#### YOUR OBJECTIVE:
Repeat nothing but the lines below running from the one containing "photomicrograph shows no" to the one containing "lung cancer stained". Keep both end lines.
++++ EXERCISE MATERIALS
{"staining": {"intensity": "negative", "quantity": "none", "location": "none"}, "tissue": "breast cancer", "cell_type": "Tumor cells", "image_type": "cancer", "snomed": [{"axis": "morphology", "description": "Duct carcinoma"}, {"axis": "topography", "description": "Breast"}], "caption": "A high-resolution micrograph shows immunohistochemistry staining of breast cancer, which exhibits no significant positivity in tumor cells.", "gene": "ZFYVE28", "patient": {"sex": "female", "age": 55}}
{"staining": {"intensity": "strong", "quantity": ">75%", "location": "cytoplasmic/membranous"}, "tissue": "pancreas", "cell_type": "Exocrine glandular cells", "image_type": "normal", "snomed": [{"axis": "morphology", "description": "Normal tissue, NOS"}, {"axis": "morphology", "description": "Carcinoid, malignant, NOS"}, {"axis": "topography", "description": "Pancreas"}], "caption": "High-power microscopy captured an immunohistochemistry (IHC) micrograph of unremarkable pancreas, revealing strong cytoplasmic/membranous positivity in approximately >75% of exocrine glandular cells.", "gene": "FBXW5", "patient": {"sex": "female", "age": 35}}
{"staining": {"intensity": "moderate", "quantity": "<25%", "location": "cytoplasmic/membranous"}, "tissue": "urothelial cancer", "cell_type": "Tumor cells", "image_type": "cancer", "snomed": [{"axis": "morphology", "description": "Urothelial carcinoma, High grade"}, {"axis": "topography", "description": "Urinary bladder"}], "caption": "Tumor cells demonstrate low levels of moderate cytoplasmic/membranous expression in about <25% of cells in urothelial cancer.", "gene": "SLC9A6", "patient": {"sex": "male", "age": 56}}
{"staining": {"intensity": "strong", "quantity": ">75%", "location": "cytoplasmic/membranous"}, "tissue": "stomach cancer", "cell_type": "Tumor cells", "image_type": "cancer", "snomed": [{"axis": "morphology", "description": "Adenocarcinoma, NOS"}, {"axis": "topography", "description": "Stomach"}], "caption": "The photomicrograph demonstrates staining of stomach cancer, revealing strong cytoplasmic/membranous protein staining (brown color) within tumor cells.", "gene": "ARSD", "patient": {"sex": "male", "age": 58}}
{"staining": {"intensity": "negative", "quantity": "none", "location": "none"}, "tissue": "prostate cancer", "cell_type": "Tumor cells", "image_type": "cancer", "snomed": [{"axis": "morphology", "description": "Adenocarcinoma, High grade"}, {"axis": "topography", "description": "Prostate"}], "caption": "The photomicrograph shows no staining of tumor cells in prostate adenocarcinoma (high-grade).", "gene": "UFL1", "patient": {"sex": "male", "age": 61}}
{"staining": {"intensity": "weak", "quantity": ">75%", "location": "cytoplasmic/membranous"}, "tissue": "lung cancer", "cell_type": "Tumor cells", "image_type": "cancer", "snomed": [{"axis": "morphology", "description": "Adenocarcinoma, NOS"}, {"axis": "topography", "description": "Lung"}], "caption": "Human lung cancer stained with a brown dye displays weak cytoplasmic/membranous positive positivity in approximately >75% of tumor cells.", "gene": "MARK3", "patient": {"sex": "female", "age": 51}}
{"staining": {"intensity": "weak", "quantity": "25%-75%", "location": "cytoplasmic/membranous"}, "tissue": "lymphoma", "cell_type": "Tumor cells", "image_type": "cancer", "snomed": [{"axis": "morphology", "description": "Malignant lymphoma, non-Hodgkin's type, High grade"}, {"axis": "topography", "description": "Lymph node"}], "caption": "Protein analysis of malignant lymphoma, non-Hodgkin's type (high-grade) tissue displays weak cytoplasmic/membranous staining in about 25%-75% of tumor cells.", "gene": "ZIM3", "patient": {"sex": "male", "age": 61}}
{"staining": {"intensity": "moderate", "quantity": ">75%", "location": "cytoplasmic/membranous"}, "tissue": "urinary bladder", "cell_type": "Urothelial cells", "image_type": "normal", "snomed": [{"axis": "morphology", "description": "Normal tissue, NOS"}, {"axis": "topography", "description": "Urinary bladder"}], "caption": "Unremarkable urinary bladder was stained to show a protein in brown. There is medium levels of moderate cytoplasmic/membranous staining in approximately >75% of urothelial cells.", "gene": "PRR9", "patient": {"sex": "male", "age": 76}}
++++++++
#### ANSWER SECTION:
{"staining": {"intensity": "negative", "quantity": "none", "location": "none"}, "tissue": "prostate cancer", "cell_type": "Tumor cells", "image_type": "cancer", "snomed": [{"axis": "morphology", "description": "Adenocarcinoma, High grade"}, {"axis": "topography", "description": "Prostate"}], "caption": "The photomicrograph shows no staining of tumor cells in prostate adenocarcinoma (high-grade).", "gene": "UFL1", "patient": {"sex": "male", "age": 61}}
{"staining": {"intensity": "weak", "quantity": ">75%", "location": "cytoplasmic/membranous"}, "tissue": "lung cancer", "cell_type": "Tumor cells", "image_type": "cancer", "snomed": [{"axis": "morphology", "description": "Adenocarcinoma, NOS"}, {"axis": "topography", "description": "Lung"}], "caption": "Human lung cancer stained with a brown dye displays weak cytoplasmic/membranous positive positivity in approximately >75% of tumor cells.", "gene": "MARK3", "patient": {"sex": "female", "age": 51}}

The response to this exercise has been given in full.